» WHAT IS NEEDED: Every line in the listing below from the one with "Page size: 2001x1125." through the one with "List each element's" is to be reproduced exactly, both ends included; leave out the rest.

» GIVEN RECORDS:

● ● ● ● ●

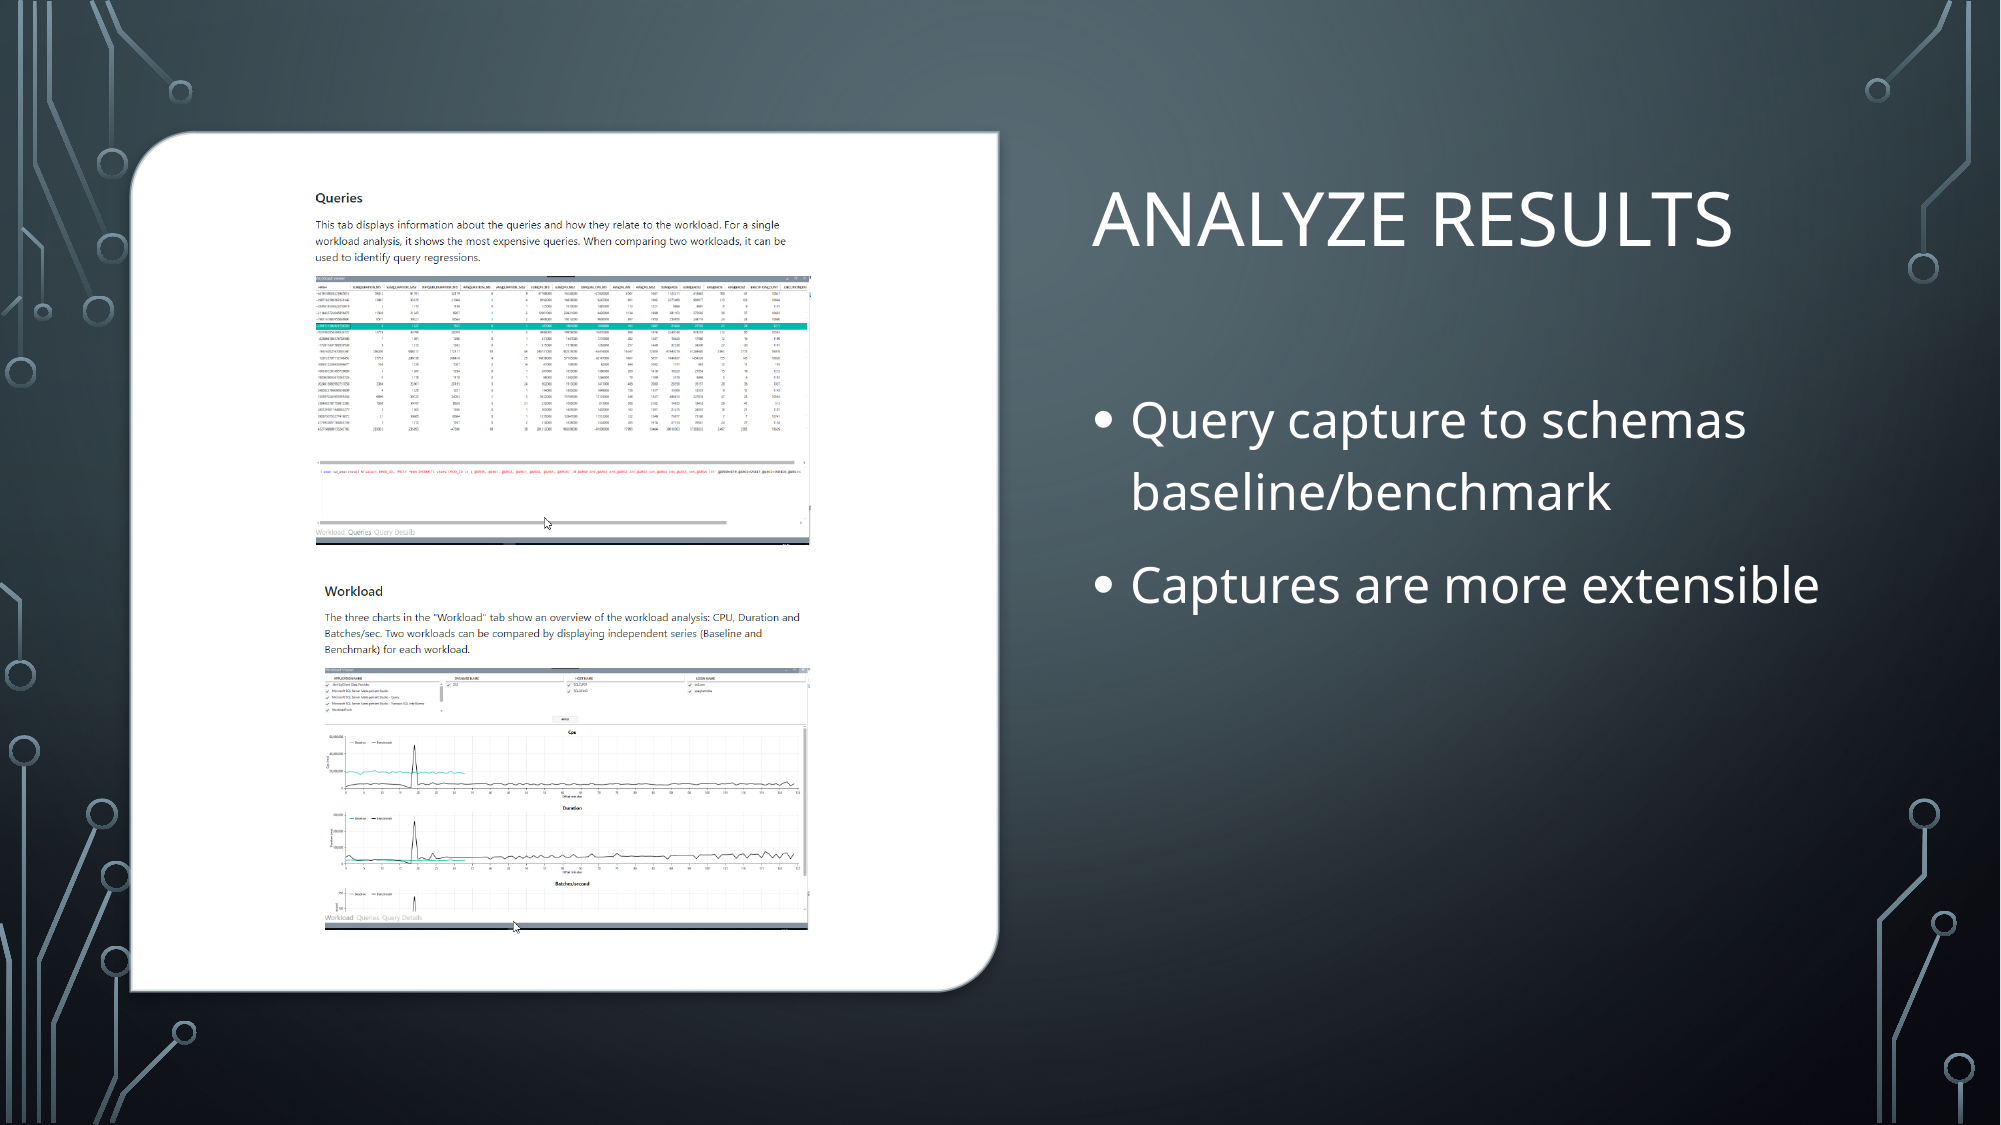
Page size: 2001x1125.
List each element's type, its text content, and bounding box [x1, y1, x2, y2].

● ● ● ● ●

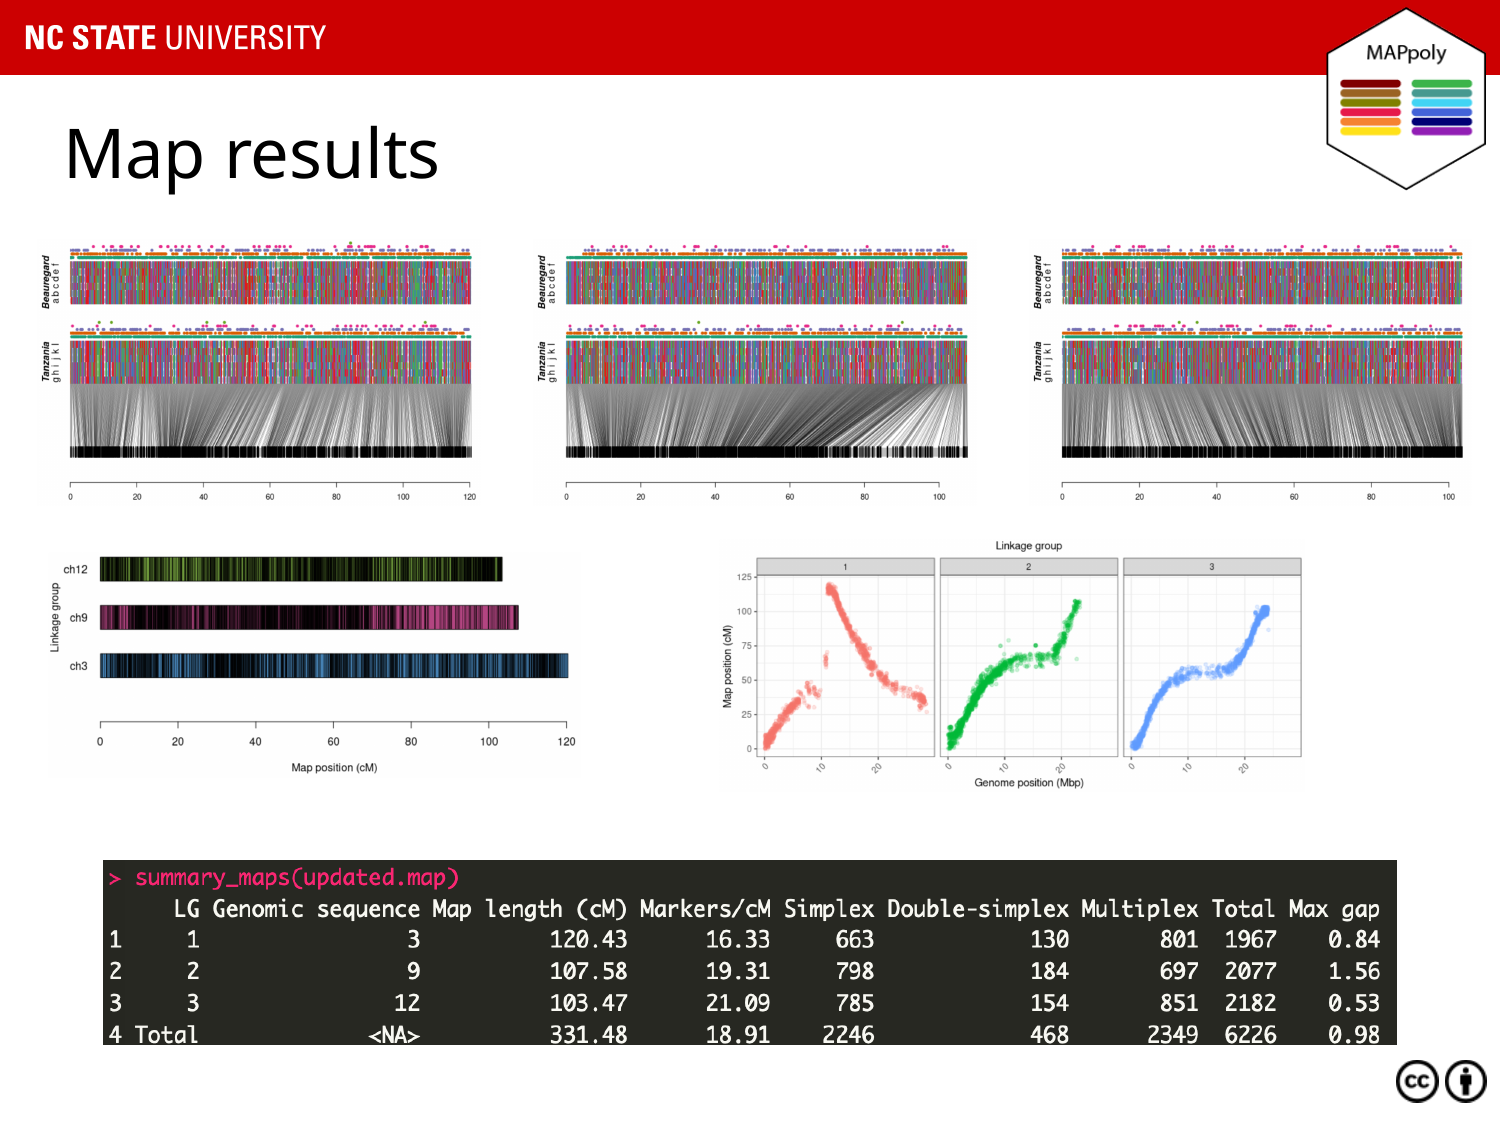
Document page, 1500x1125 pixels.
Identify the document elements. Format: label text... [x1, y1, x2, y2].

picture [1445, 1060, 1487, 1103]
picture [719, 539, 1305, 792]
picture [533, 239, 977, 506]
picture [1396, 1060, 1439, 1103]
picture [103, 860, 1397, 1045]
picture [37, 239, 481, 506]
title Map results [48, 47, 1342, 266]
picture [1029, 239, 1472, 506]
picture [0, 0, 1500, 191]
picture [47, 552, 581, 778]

● ● ● ● ●

» SOLUTION FOR THIS TASK:
Page size: 2001x1125.
List each element's type, its text content, and bounding box [x1, y1, x2, y2].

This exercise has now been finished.